Her shoulders lifted and she took a step toward him, her voice lifting into a growl. “I don’t know—I don’t know when you showed up. No one ever said anything about it and it didn’t matter. I was gone. Done with you. I made the deal with my father and I was bound to it.”

“Ye should have damn well told me you made a blasted deal with your father.” His words slowed, his head shaking. “Ye set everything upon that moment and ye didn’t even tell me.”

“If I was important enough—you would have come.” Her palm slapped onto her chest, her neck craning to look up at him. “I trusted you to come because you said you would. Do you know I stood there that entire night, refusing to dance, my eyes on the entrance? I was in the exact spot where I thought I would be easy to find, in front of the pillars just to the left of the French doors leading to the gardens. And I had the vision of you coming through the double doors, filling the width of them, your blue eyes searching all the corners of the room until you found me. And then you would spot me and cut across the dance floor and pull me into your arms in front of everyone. Marking me as yours in front of my father, in front of everyone. And life would be right—our life, together.”

The rage in her voice petered and she had to swallow a shaking breath. “I waited until the ballroom was empty and they snuffed the candles, Dom. I waited alone in the dark. And not once in those moments did I doubt you would show. I knew you were coming. But then the morning rays started streaming in. And my father appeared.” Her eyes closed, her head shaking. “If only you would have shown like you promised you would, Dom. But you didn’t.”

Her lips pulled inward, her gaze skewering him. “You made that choice—I wasn’t important enough.”

{ Chapter 6 }

“Not important enough?” He looked down at her, at the fury lining her brown eyes, at her strained lips.

That she could even think such a blasphemy spiked the blood in his veins, his chest twisting at the injustice of it.

That he’d been vilified for being late to a damned ball. That she’d ever believed she wasn’t important enough.

And then he saw it. The quiver in her irises. The pain. The pain in her brown eyes that she was trying to cover up with indignation.

Pain at something he’d done.

His breath stilled.

He had promised her he would come to the ball, and he didn’t.

He’d failed her.

He’d failed himself.

And he hadn’t even known it until that very moment.

He’d always blamed her for leaving him. Leaving without a word. Leaving everything they’d dreamed about being together.

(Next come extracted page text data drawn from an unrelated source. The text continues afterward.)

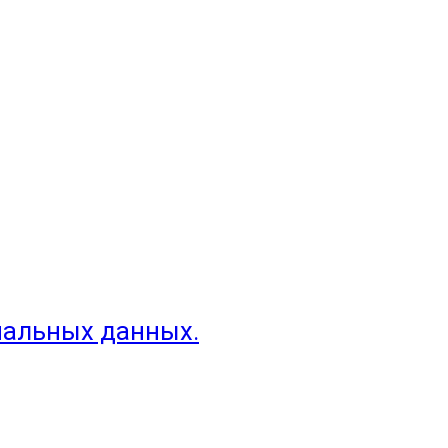
нальных данных.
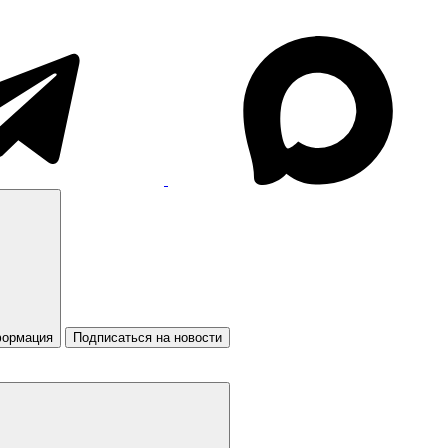
формация
Подписаться на новости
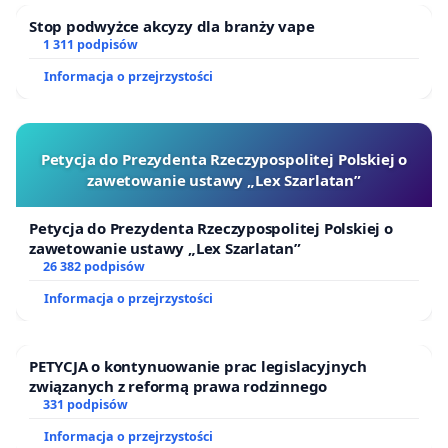
Stop podwyżce akcyzy dla branży vape
1 311 podpisów
Informacja o przejrzystości
Petycja do Prezydenta Rzeczypospolitej Polskiej o
zawetowanie ustawy „Lex Szarlatan”
Petycja do Prezydenta Rzeczypospolitej Polskiej o
zawetowanie ustawy „Lex Szarlatan”
26 382 podpisów
Informacja o przejrzystości
PETYCJA o kontynuowanie prac legislacyjnych
związanych z reformą prawa rodzinnego
331 podpisów
Informacja o przejrzystości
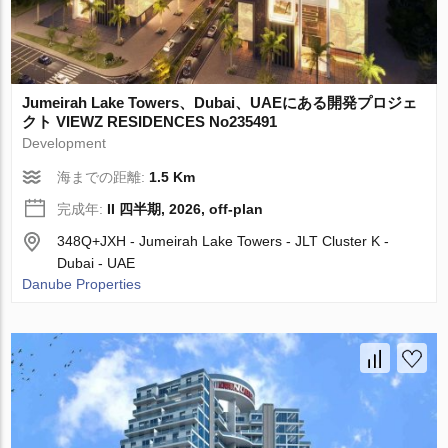
Jumeirah Lake Towers、Dubai、UAEにある開発プロジェ
クト VIEWZ RESIDENCES No235491
Development
海までの距離:
1.5 Km
完成年:
II 四半期, 2026, off-plan
348Q+JXH - Jumeirah Lake Towers - JLT Cluster K -
Dubai - UAE
Danube Properties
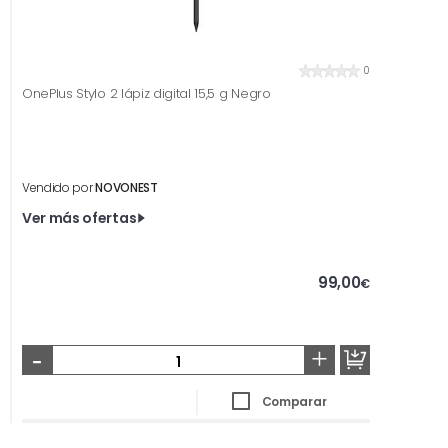
0
OnePlus Stylo 2 lápiz digital 15,5 g Negro
Vendido por
NOVONEST
Ver más ofertas
99,00
€
-
+
Comparar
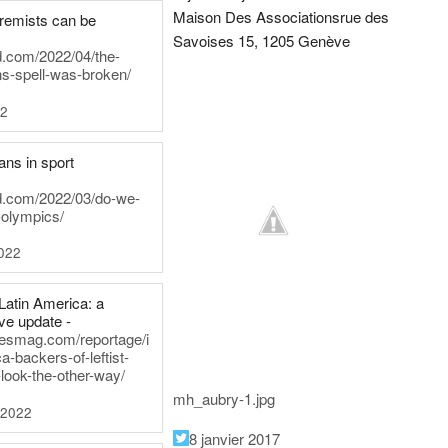
Maison Des Associations
rue des
tremists can be
Savoises 15, 1205 Genève
d.com/2022/04/the-
ns-spell-was-broken/
22
ans in sport
rd.com/2022/03/do-we-
-olympics/
022
Latin America: a
e update -
inesmag.com/reportage/i
a-backers-of-leftist-
-look-the-other-way/
mh_aubry-1.jpg
 2022
8 janvier 2017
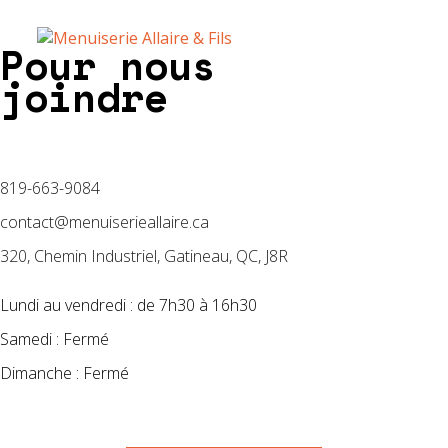
Pour nous
joindre
819-663-9084
contact@menuiserieallaire.ca
320, Chemin Industriel, Gatineau, QC, J8R
Lundi au vendredi : de 7h30 à 16h30
Samedi : Fermé
Dimanche : Fermé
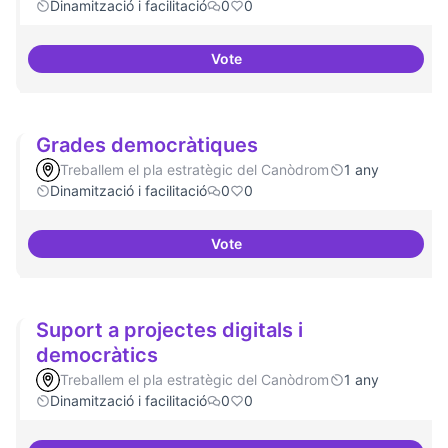
Dinamització i facilitació
0
0
Vote
Incubadora d'ILPs
Grades democràtiques
Treballem el pla estratègic del Canòdrom
1 any
Dinamització i facilitació
0
0
Vote
Grades democràtiques
Suport a projectes digitals i
democràtics
Treballem el pla estratègic del Canòdrom
1 any
Dinamització i facilitació
0
0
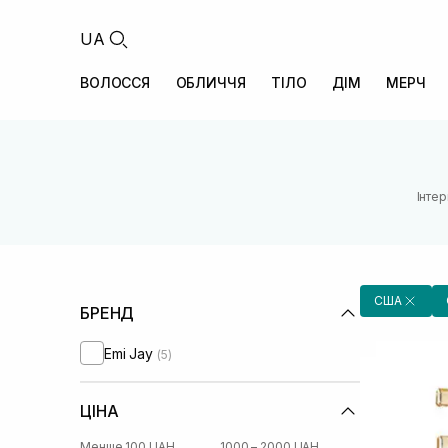
UA
ВОЛОССЯ
ОБЛИЧЧЯ
ТІЛО
ДІМ
МЕРЧ
Інте
США
БРЕНД
Emi Jay
(5)
ЦІНА
Менше 100 UAH
1000 – 2000 UAH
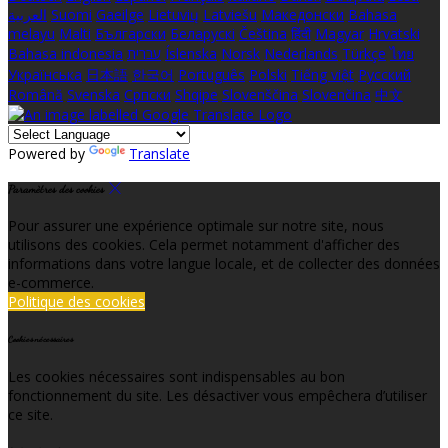
العربية
Suomi
Gaeilge
Lietuvių
Latviešu
Македонски
Bahasa
melayu
Malti
Български
Беларускі
Čeština
हिंदी
Magyar
Hrvatski
Bahasa indonesia
עברית
Íslenska
Norsk
Nederlands
Türkçe
ไทย
Українська
日本語
한국어
Português
Polski
Tiếng việt
Русский
Română
Svenska
Српски
Shqipe
Slovenščina
Slovenčina
中文
Powered by
Translate
Paramètres des cookies
Pour assurer une expérience optimale sur notre site, nous
utilisons des cookies. Cela permet notamment d'afficher des
informations dans votre langue locale, et de collecter des données
e-commerce.
Politique des cookies
Cookies nécessaires
Les cookies nécessaires sont indispensables au bon
fonctionnement du site. Les désactiver vous empêchera d’utiliser
ce site.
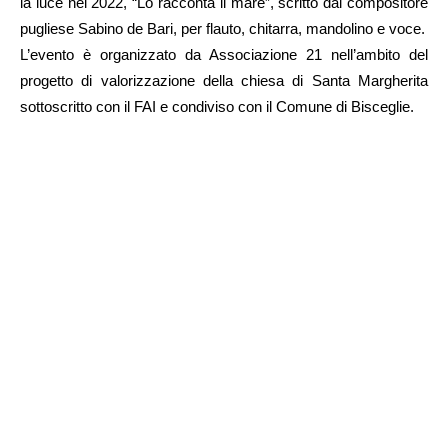
la luce nel 2022, “Lo racconta il mare”, scritto dal compositore
pugliese Sabino de Bari, per flauto, chitarra, mandolino e voce.
L’evento è organizzato da Associazione 21 nell’ambito del
progetto di valorizzazione della chiesa di Santa Margherita
sottoscritto con il FAI e condiviso con il Comune di Bisceglie.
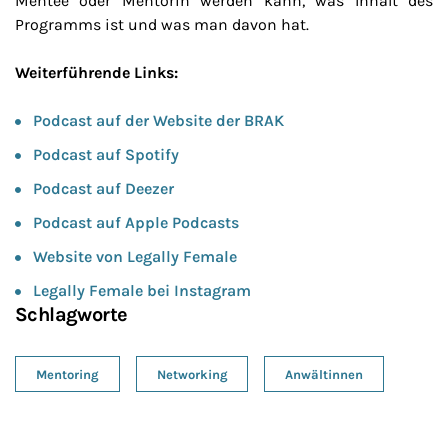
Mentee oder Mentorin werden kann, was Inhalt des
Programms ist und was man davon hat.
Weiterführende Links:
Podcast auf der Website der BRAK
Podcast auf Spotify
Podcast auf Deezer
Podcast auf Apple Podcasts
Website von Legally Female
Legally Female bei Instagram
Schlagworte
Mentoring
Networking
Anwältinnen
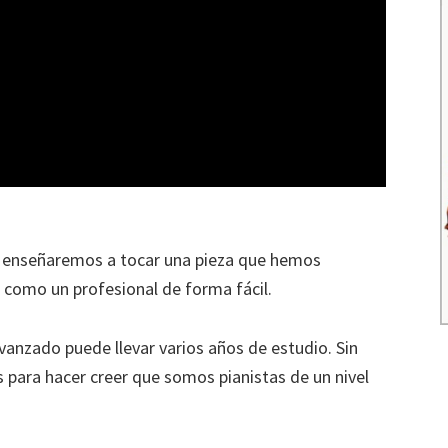
te enseñaremos a tocar una pieza que hemos
como un profesional de forma fácil.
avanzado puede llevar varios años de estudio. Sin
ara hacer creer que somos pianistas de un nivel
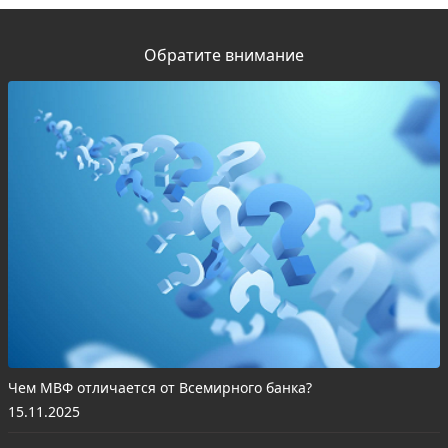
Обратите внимание
Чем МВФ отличается от Всемирного банка?
15.11.2025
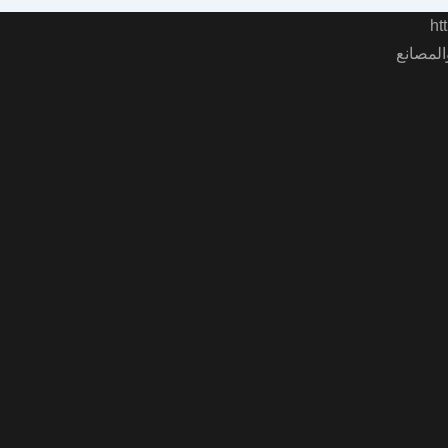
المصانع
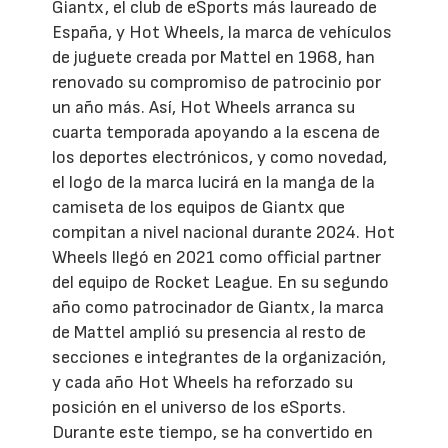
Giantx, el club de eSports más laureado de
España, y Hot Wheels, la marca de vehículos
de juguete creada por Mattel en 1968, han
renovado su compromiso de patrocinio por
un año más. Así, Hot Wheels arranca su
cuarta temporada apoyando a la escena de
los deportes electrónicos, y como novedad,
el logo de la marca lucirá en la manga de la
camiseta de los equipos de Giantx que
compitan a nivel nacional durante 2024. Hot
Wheels llegó en 2021 como official partner
del equipo de Rocket League. En su segundo
año como patrocinador de Giantx, la marca
de Mattel amplió su presencia al resto de
secciones e integrantes de la organización,
y cada año Hot Wheels ha reforzado su
posición en el universo de los eSports.
Durante este tiempo, se ha convertido en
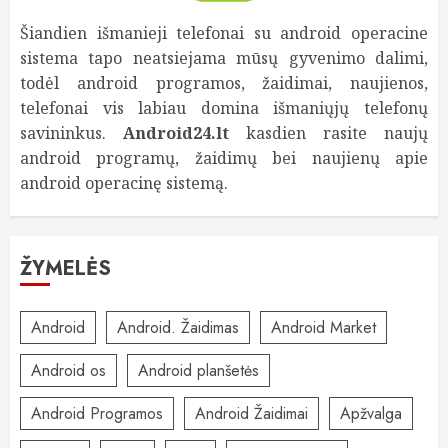
Šiandien išmanieji telefonai su android operacine
sistema tapo neatsiejama mūsų gyvenimo dalimi,
todėl android programos, žaidimai, naujienos,
telefonai vis labiau domina išmaniųjų telefonų
savininkus.
Android24.lt
kasdien rasite naujų
android programų, žaidimų bei naujienų apie
android operacinę sistemą.
ŽYMELĖS
Android
Android. Žaidimas
Android Market
Android os
Android planšetės
Android Programos
Android Žaidimai
Apžvalga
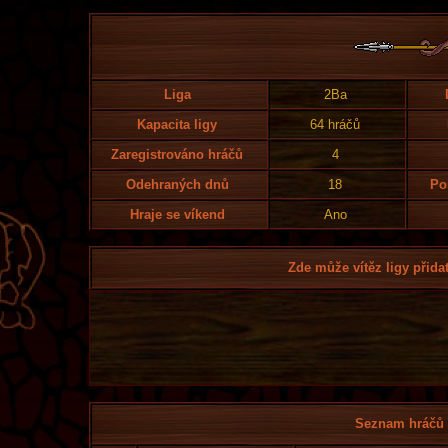
Liga
2Ba
Kapacita ligy
64 hráčů
Zaregistrováno hráčů
4
Odehraných dnů
18
Po
Hraje se víkend
Ano
Zde může vítěz ligy přidat
Seznam hráčů l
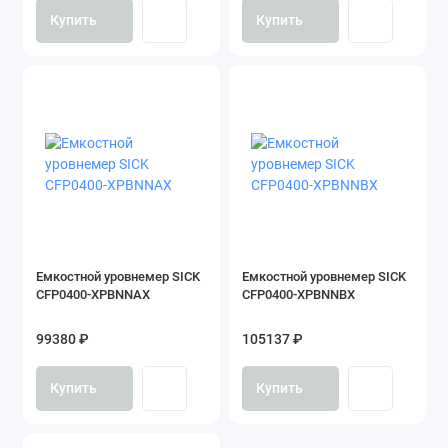
Купить
Купить
Емкостной уровнемер SICK
Емкостной уровнемер SICK
CFP0400-XPBNNAX
CFP0400-XPBNNBX
99380 ₽
105137 ₽
Купить
Купить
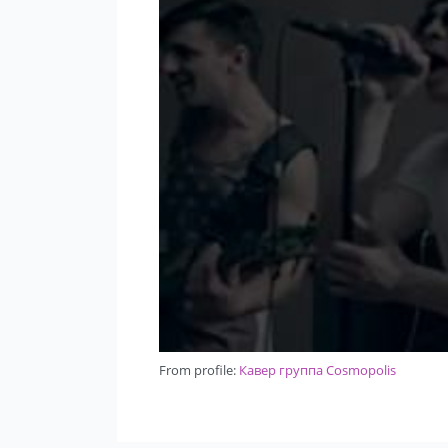
From profile:
Кавер группа Cosmopolis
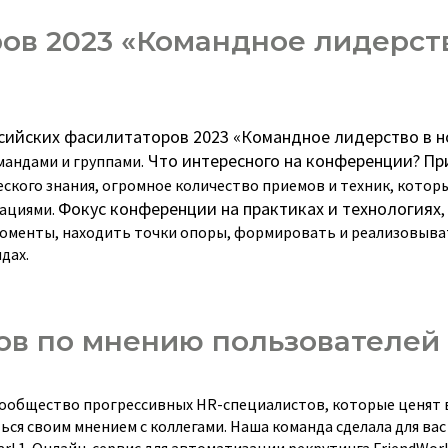
ов 2023 «Командное лидерст
ийских фасилитаторов 2023 «Командное лидерство в н
Что интересного на конференции?
Пр
мандами и группами.
еского знания, огромное количество приемов и техник, кото
Фокус конференции на практиках и технологиях
зациями.
моменты, находить точки опоры, формировать и реализовыв
дах.
ов по мнению пользователей
 сообщество прогрессивных HR-специалистов, которые ценят
ься своим мнением с коллегами. Наша команда сделала для ва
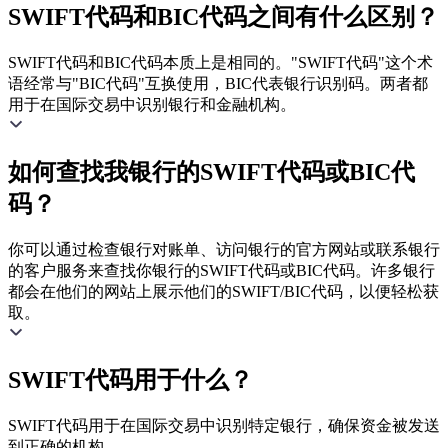
SWIFT代码和BIC代码之间有什么区别？
SWIFT代码和BIC代码本质上是相同的。"SWIFT代码"这个术
语经常与"BIC代码"互换使用，BIC代表银行识别码。两者都
用于在国际交易中识别银行和金融机构。
如何查找我银行的SWIFT代码或BIC代
码？
你可以通过检查银行对账单、访问银行的官方网站或联系银行
的客户服务来查找你银行的SWIFT代码或BIC代码。许多银行
都会在他们的网站上展示他们的SWIFT/BIC代码，以便轻松获
取。
SWIFT代码用于什么？
SWIFT代码用于在国际交易中识别特定银行，确保资金被发送
到正确的机构。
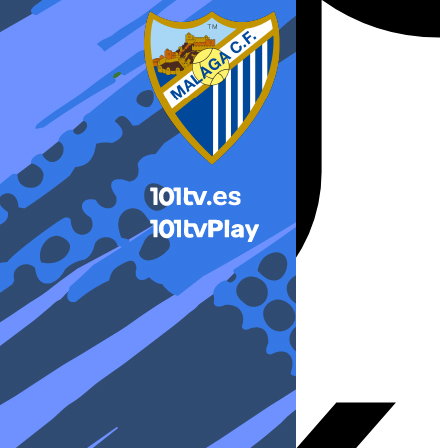
X-twitter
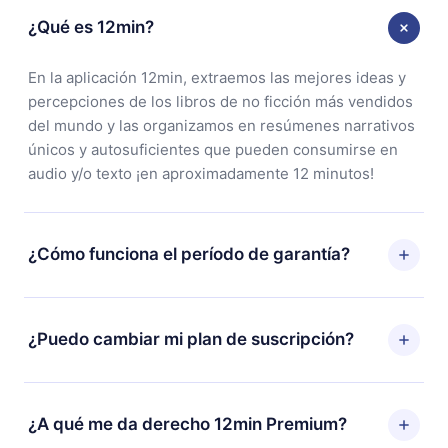
¿Qué es 12min?
En la aplicación 12min, extraemos las mejores ideas y
percepciones de los libros de no ficción más vendidos
del mundo y las organizamos en resúmenes narrativos
únicos y autosuficientes que pueden consumirse en
audio y/o texto ¡en aproximadamente 12 minutos!
¿Cómo funciona el período de garantía?
Puedes descargar nuestra aplicación y comenzar a
disfrutar de nuestra biblioteca. Si por alguna razón no
¿Puedo cambiar mi plan de suscripción?
estás satisfecho con nuestra plataforma, simplemente
contacta a nuestro equipo de soporte
Sí, pero el cambio solo se aplicará a partir del próximo
(
contacto@12min.com
) dentro de los 7 días posteriores
período de facturación. Por ejemplo, si decides
¿A qué me da derecho 12min Premium?
a la compra y solicita el reembolso del valor. Recibirás
cambiar tu suscripción mensual a anual, después de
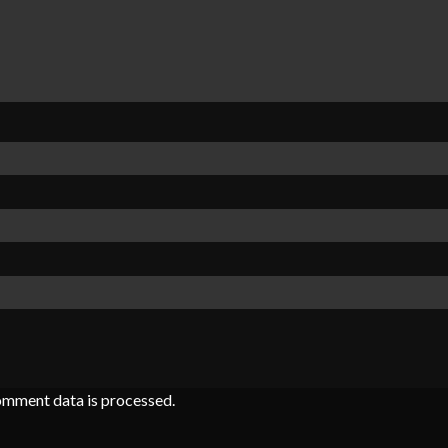
omment data is processed
.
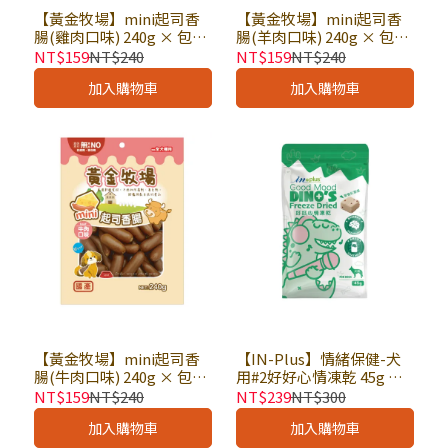
【黃金牧場】mini起司香
【黃金牧場】mini起司香
腸(雞肉口味) 240g × 包｜
腸(羊肉口味) 240g × 包｜
狗零食 狗點心 起司零食 寵
狗零食 狗點心 起司零食 寵
NT$159
NT$240
NT$159
NT$240
物香腸
物香腸
加入購物車
加入購物車
【黃金牧場】mini起司香
【IN-Plus】情緒保健-犬
腸(牛肉口味) 240g × 包｜
用#2好好心情凍乾 45g ×
狗零食 狗點心 起司零食 寵
包｜狗零食 狗保健品 舒緩
NT$159
NT$240
NT$239
NT$300
物香腸
焦慮 羊奶添加
加入購物車
加入購物車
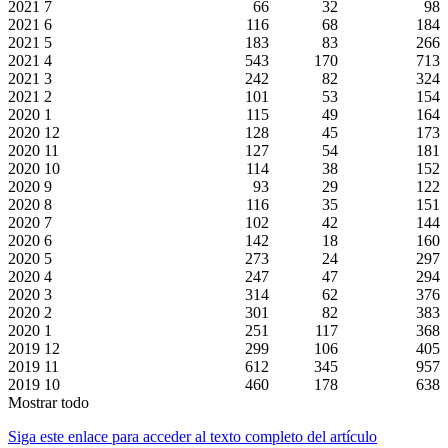
2021
7
66
32
98
2021
6
116
68
184
2021
5
183
83
266
2021
4
543
170
713
2021
3
242
82
324
2021
2
101
53
154
2020
1
115
49
164
2020
12
128
45
173
2020
11
127
54
181
2020
10
114
38
152
2020
9
93
29
122
2020
8
116
35
151
2020
7
102
42
144
2020
6
142
18
160
2020
5
273
24
297
2020
4
247
47
294
2020
3
314
62
376
2020
2
301
82
383
2020
1
251
117
368
2019
12
299
106
405
2019
11
612
345
957
2019
10
460
178
638
Mostrar todo
Siga este enlace para acceder al texto completo del artículo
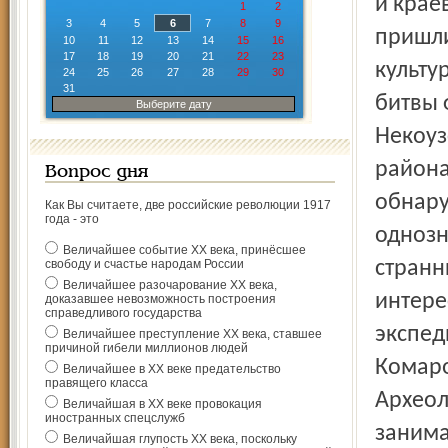
и крае
1
2
3
4
5
6
7
8
9
пришли
10
11
12
13
14
15
16
17
18
19
20
21
22
23
культу
24
25
26
27
28
29
30
31
битвы 
Выберите дату
Некоуз
района
Вопрос дня
обнару
Как Вы считаете, две российские революции 1917
года - это
однозн
Величайшее событие ХХ века, принёсшее
свободу и счастье народам России
странн
Величайшее разочарование ХХ века,
интере
доказавшее невозможность построения
справедливого государства
экспед
Величайшее преступление ХХ века, ставшее
причиной гибели миллионов людей
Комаро
Величайшее в ХХ веке предательство
правящего класса
Археол
Величайшая в ХХ веке провокация
иностранных спецслужб
занима
Величайшая глупость ХХ века, поскольку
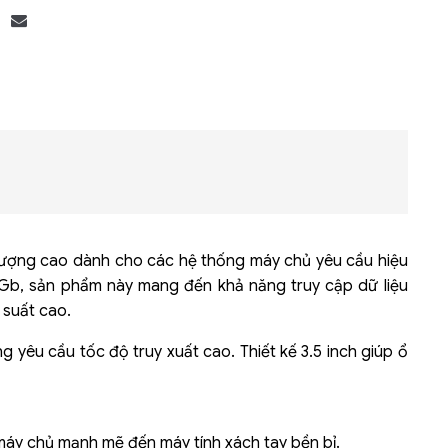
Bộ khung máy chủ
R182-Z90
 lượng cao dành cho các hệ thống máy chủ yêu cầu hiệu
 6Gb, sản phẩm này mang đến khả năng truy cập dữ liệu
 suất cao.
 yêu cầu tốc độ truy xuất cao. Thiết kế 3.5 inch giúp ổ
 máy chủ mạnh mẽ đến máy tính xách tay bền bỉ.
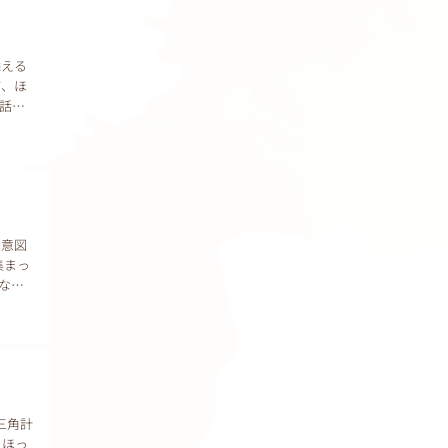
添える
て、ほ
話を
の意図
集まっ
なで
（三角計
、ほっ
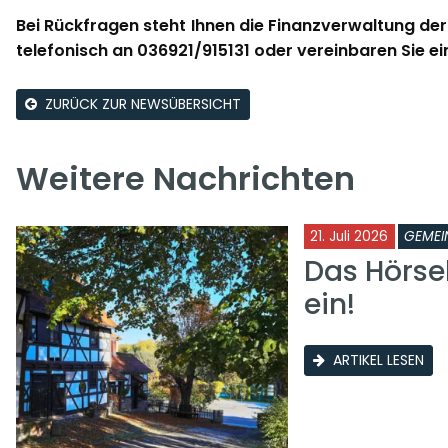
Bei Rückfragen steht Ihnen die Finanzverwaltung der
telefonisch an 036921/915131 oder vereinbaren Sie ei
ZURÜCK ZUR NEWSÜBERSICHT
Weitere Nachrichten
21. Juli 2026
GEMEI
Das Hörse
ein!
ARTIKEL LESEN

She had been the one that left him.

Except she hadn’t.

He hadn’t shown at the ball. Hadn’t shown until the day after.

And the pain of that moment—of that destruction he’d caused in her heart—still vibrated six years later in her amber brown eyes.

Pain he needed to make disappear.

Pain he had no words to lessen.

He stepped toward her, closing the space between them, his body brushing against her arms clamped in front of her.

His hands clasped onto her face and he leaned down, his lips meeting hers in a storm. She stilled for a second, her body going rigid, almost as though she was to fight it.

But then her lips parted to him.

Parted to him, but angry. Angry that he was here. Angry at what they had lost. Angry that she still could not deny him—deny how their bodies needed each other. He absorbed all of that in the kiss as she met him with fire in every breath, every swipe of his tongue against her lips.

She didn’t back away. She met him move for move like she always had.

He pulled slightly up, his voice raw. “Whatever you thought, Karta, you have it wrong. You were always the one—the only—important thing.”

She flinched, her voice cracking. “Then where were you?”